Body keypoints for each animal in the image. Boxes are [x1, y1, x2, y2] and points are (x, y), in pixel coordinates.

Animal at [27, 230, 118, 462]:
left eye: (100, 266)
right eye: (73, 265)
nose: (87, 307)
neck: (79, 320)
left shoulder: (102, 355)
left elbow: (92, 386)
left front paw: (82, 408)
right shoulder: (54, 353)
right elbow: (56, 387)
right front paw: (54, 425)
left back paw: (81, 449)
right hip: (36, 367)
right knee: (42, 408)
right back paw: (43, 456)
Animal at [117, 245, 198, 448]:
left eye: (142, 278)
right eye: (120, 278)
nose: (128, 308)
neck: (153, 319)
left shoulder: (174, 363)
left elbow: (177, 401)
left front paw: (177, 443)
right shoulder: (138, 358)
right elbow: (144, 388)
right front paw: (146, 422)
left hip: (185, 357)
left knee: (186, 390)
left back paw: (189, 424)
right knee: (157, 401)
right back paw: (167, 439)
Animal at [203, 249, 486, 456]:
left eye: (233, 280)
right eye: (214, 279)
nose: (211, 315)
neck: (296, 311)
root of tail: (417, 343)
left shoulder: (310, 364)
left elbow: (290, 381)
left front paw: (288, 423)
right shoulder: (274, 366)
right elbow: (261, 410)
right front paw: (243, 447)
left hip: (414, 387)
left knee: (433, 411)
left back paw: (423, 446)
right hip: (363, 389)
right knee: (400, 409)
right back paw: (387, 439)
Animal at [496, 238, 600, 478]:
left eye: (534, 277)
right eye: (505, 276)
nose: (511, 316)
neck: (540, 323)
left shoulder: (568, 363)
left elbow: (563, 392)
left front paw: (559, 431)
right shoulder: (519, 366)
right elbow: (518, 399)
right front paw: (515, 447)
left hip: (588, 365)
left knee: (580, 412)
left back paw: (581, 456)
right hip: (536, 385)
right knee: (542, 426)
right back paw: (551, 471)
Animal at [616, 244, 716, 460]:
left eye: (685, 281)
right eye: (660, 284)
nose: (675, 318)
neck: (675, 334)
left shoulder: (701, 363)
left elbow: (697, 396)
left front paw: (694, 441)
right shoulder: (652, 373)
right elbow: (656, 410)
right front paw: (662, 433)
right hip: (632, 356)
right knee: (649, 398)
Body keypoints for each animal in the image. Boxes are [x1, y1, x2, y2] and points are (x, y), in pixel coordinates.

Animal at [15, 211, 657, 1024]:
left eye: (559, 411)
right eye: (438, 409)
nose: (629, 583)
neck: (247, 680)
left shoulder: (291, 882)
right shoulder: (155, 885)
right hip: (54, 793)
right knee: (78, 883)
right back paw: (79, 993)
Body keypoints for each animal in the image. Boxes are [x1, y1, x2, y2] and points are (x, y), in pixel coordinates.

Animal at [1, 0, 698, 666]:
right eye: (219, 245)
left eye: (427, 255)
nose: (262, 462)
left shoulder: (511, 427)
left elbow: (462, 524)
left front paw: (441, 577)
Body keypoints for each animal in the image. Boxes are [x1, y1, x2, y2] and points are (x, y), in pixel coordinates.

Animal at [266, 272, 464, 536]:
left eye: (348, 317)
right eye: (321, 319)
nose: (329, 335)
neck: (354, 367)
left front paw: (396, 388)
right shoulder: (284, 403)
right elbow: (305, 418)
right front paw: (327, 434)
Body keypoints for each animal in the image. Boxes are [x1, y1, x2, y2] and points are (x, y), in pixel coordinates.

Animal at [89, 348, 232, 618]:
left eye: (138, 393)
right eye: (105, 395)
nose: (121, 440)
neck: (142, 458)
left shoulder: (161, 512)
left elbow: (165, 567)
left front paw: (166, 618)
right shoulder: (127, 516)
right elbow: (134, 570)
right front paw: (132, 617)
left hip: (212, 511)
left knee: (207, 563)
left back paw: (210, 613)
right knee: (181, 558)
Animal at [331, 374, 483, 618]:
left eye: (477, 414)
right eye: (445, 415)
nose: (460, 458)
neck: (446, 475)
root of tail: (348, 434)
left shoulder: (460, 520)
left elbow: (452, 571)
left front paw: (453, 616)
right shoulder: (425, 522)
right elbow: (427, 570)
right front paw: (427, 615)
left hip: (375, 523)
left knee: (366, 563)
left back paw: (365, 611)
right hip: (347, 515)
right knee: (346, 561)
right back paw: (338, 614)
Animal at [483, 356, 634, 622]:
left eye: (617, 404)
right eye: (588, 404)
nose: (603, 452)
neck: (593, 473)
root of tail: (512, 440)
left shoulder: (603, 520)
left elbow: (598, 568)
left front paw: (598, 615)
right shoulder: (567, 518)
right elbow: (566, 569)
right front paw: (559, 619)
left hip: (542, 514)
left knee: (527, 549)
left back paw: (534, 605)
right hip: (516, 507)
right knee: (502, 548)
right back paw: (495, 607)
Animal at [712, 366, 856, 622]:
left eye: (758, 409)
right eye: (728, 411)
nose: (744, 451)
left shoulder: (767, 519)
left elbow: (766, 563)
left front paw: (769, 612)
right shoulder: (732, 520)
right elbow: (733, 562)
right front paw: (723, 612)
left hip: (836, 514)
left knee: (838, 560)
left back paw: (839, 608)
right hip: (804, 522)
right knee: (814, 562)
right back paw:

**TASK**
Line count for "root": give the number of lines in the data above that include it, and nothing else.

**ANSWER TO THE PROBLEM**
3